Material for the task >>
- - - -

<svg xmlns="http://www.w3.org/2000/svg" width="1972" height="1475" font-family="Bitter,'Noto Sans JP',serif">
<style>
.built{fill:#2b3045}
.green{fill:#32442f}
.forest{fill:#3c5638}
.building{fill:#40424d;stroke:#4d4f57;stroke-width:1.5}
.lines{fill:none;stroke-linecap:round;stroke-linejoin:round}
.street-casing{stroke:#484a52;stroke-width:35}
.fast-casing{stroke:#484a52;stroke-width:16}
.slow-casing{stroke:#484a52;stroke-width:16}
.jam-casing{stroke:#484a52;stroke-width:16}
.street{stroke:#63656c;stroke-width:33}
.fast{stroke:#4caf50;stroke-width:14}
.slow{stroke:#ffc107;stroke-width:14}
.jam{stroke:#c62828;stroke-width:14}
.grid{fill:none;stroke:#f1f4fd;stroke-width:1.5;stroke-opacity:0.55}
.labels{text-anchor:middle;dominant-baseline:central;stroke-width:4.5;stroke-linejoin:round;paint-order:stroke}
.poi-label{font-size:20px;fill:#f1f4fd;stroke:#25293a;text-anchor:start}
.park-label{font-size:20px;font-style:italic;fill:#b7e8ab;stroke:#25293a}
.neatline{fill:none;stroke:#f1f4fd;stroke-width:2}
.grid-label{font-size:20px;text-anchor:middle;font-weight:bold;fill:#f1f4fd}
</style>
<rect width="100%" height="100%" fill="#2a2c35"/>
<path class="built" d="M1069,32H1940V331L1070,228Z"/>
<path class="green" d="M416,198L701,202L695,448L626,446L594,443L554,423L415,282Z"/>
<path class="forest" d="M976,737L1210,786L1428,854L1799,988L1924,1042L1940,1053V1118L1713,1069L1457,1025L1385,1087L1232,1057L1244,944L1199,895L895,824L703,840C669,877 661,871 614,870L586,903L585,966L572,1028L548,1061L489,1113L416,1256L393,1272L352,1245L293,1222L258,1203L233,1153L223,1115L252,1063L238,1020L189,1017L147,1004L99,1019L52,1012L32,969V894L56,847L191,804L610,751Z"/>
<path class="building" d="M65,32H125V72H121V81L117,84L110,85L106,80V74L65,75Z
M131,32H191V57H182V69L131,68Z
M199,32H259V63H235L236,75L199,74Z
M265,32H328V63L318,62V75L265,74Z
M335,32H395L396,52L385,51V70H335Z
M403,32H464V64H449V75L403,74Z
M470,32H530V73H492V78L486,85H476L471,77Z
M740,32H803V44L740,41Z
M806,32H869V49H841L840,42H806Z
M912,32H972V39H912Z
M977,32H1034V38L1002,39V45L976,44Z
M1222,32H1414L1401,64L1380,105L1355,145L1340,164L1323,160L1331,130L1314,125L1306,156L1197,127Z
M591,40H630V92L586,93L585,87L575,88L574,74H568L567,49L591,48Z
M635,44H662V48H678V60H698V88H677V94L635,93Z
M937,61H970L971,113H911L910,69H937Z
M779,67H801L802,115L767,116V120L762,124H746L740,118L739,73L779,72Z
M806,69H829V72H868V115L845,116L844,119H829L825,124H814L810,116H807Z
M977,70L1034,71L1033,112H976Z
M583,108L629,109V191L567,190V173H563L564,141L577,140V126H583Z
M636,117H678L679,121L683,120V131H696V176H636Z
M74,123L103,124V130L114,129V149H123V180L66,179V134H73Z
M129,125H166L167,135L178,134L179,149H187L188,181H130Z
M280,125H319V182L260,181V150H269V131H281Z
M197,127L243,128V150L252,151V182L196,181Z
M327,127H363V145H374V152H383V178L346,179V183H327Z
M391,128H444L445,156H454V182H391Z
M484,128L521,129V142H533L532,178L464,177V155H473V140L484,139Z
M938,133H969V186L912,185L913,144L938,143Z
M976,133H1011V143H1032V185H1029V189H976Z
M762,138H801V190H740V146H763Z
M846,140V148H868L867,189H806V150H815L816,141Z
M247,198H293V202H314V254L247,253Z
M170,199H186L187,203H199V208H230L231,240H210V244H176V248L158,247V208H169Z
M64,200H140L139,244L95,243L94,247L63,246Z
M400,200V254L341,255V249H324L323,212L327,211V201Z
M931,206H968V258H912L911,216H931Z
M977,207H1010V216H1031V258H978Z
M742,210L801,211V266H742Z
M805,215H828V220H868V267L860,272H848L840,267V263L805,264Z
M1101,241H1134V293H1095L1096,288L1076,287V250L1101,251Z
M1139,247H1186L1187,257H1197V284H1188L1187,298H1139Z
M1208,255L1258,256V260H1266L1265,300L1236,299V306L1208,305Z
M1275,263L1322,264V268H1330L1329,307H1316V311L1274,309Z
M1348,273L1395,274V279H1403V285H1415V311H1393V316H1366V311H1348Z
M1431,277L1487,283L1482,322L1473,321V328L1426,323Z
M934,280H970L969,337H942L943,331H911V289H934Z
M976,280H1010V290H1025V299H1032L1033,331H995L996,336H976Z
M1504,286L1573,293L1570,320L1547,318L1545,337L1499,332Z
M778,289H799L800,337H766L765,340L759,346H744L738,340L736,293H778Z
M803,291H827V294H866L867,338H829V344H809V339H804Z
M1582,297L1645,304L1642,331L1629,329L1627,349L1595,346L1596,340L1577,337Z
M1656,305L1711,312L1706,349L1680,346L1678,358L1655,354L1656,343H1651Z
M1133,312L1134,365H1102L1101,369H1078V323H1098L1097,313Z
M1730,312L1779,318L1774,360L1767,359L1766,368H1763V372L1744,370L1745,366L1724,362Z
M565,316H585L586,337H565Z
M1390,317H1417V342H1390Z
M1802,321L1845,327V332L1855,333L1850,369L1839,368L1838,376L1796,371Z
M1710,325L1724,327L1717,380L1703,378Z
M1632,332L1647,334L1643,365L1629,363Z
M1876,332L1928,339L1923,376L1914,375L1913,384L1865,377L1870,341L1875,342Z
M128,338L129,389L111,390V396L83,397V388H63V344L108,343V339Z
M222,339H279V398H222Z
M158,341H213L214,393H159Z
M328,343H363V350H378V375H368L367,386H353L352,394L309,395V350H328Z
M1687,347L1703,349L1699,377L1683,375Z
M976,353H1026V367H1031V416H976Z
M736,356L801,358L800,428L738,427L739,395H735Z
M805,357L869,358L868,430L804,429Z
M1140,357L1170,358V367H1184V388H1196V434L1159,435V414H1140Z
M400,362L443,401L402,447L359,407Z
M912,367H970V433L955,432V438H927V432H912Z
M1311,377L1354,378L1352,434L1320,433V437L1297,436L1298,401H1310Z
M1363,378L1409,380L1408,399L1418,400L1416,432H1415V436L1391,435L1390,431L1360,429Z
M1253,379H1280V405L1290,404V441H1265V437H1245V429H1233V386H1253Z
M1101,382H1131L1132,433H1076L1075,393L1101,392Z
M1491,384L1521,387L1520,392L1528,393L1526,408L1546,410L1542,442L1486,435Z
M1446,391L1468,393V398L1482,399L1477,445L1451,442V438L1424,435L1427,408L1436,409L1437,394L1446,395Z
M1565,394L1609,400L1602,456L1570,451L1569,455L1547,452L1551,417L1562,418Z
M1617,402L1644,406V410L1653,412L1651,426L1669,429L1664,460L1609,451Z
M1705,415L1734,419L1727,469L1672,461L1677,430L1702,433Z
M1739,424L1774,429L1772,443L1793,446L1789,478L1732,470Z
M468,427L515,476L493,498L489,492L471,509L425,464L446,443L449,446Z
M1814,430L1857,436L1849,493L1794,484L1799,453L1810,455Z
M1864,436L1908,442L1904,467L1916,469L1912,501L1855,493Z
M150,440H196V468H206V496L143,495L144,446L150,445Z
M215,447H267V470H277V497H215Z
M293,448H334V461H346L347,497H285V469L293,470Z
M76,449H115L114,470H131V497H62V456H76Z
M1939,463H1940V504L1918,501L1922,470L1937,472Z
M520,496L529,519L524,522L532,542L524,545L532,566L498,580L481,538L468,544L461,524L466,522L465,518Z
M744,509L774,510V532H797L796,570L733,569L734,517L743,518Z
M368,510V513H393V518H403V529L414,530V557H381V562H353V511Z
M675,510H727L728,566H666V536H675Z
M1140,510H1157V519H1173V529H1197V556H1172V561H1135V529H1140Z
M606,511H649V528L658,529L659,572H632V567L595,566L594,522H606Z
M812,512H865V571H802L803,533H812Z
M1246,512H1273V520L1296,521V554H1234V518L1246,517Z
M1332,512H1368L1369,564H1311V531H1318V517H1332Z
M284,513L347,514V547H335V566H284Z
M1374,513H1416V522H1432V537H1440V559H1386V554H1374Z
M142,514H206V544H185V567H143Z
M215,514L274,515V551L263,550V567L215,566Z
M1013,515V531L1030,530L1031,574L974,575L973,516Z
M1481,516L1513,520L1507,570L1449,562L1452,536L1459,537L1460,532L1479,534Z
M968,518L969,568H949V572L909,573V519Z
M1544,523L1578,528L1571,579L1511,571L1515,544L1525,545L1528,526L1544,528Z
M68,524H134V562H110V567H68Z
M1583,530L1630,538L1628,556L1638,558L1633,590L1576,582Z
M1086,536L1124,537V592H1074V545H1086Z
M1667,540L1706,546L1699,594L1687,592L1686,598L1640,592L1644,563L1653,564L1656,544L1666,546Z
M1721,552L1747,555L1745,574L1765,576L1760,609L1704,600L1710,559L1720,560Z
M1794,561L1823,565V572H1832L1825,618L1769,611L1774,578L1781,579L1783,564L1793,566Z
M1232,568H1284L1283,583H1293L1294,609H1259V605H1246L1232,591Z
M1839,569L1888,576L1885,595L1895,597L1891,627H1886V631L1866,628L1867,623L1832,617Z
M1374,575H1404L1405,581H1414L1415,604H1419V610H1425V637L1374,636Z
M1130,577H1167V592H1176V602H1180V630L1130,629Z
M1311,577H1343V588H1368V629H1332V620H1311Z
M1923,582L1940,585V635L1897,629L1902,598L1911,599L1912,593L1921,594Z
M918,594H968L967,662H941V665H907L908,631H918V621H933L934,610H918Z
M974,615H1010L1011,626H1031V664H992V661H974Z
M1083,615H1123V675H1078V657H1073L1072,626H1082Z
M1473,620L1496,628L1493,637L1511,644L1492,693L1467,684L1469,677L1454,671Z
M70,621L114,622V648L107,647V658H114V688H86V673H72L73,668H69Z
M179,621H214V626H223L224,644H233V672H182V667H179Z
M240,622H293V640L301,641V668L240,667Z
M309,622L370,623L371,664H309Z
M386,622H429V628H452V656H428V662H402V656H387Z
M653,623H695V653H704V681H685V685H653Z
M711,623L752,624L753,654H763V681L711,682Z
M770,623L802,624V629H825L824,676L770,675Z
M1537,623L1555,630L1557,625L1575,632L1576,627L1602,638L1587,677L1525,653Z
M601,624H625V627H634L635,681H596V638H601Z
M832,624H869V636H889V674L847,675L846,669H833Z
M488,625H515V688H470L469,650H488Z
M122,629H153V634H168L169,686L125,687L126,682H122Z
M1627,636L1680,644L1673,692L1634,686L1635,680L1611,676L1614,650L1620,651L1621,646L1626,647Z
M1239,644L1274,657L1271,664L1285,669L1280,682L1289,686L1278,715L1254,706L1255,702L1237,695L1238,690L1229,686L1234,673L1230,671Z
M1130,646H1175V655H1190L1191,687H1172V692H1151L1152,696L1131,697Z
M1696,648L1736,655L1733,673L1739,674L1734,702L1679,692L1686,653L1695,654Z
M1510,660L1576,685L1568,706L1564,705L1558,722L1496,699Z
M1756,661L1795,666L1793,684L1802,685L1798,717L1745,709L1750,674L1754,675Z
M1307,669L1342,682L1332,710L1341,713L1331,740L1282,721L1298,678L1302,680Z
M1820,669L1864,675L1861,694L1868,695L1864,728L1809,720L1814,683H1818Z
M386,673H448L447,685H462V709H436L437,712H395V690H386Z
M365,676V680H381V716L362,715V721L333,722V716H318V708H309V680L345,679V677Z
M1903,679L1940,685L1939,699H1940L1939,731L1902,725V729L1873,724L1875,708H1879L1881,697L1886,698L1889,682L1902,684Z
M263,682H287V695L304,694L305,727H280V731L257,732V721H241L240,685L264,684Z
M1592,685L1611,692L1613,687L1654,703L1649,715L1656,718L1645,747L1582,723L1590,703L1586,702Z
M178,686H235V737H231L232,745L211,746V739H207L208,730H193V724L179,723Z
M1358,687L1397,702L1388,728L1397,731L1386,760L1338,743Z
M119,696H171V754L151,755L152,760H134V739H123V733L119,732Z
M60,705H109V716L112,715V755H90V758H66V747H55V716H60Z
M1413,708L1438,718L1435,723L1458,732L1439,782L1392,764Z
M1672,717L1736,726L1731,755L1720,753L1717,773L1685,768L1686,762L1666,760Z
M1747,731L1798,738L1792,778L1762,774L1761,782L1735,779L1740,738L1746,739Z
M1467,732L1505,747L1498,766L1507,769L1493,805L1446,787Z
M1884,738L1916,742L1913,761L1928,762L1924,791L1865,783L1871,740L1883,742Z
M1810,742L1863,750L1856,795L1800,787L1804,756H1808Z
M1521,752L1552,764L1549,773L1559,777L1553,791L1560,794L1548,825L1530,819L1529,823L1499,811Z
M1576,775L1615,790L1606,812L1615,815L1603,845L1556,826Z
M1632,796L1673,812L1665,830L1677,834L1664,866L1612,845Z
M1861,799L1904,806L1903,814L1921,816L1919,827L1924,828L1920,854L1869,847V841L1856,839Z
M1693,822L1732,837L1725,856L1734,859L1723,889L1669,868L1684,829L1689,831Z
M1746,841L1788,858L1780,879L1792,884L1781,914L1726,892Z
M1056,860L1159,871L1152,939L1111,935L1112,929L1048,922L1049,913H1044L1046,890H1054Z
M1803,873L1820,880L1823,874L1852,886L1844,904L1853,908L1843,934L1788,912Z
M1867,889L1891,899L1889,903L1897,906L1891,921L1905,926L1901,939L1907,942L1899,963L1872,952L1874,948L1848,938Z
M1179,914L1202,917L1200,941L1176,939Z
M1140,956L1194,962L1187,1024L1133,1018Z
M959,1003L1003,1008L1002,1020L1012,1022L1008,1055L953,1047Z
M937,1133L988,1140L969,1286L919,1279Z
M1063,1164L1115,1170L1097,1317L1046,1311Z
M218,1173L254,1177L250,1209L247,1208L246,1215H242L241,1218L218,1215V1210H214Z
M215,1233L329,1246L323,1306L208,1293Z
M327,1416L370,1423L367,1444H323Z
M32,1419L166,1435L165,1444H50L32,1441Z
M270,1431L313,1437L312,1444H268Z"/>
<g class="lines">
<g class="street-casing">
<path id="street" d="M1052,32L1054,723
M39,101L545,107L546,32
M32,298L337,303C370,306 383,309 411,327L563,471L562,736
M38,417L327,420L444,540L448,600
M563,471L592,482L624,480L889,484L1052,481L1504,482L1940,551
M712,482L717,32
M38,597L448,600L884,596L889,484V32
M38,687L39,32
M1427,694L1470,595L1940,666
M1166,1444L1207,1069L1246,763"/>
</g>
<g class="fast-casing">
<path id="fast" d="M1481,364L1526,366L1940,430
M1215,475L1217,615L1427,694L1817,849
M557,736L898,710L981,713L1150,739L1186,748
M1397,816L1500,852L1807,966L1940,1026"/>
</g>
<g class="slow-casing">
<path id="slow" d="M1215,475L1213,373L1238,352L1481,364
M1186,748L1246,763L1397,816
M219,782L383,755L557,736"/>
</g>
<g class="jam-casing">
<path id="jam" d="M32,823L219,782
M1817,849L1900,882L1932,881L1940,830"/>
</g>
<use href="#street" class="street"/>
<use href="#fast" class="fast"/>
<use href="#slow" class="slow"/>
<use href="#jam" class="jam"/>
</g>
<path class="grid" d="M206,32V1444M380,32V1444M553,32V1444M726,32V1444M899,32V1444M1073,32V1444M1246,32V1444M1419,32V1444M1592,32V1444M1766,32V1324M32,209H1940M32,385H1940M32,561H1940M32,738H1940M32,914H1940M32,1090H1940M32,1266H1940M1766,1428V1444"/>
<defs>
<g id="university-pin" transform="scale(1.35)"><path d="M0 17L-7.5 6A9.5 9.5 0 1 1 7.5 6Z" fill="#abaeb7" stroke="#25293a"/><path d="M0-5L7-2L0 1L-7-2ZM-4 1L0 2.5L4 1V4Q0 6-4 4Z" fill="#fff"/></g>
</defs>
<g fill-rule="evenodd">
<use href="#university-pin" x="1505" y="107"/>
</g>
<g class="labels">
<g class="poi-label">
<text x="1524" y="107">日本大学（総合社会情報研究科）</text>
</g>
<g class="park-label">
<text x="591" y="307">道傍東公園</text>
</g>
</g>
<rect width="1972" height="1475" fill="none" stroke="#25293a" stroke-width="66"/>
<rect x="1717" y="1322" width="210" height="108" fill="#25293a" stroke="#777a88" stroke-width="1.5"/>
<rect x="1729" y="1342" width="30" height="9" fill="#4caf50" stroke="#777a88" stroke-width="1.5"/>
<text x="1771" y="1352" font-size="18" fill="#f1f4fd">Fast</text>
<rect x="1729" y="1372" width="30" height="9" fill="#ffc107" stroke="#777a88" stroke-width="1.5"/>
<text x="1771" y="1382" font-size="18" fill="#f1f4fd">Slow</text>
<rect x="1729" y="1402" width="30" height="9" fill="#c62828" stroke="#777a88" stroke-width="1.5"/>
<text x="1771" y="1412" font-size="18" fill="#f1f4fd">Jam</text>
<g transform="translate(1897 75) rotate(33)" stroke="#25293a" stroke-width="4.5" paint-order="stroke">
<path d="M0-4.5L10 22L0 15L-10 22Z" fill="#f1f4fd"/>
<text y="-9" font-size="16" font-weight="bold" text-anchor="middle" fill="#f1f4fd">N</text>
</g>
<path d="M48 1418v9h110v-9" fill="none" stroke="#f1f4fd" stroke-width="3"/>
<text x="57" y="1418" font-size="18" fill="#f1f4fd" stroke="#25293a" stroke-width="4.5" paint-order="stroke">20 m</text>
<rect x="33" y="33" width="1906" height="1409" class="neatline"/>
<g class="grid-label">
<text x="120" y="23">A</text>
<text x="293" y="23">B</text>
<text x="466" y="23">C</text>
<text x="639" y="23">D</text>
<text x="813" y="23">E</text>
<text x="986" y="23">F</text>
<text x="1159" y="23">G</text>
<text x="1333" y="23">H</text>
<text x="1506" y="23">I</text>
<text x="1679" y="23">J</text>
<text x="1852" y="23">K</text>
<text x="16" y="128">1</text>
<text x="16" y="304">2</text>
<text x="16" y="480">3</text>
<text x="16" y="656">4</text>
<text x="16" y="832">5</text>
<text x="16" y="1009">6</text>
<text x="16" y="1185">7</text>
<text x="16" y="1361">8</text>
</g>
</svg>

- - - -

Action item >>
When the word "round" occurs in a line above, list that line.

Reply >>
.lines{fill:none;stroke-linecap:round;stroke-linejoin:round}
.labels{text-anchor:middle;dominant-baseline:central;stroke-width:4.5;stroke-linejoin:round;paint-order:stroke}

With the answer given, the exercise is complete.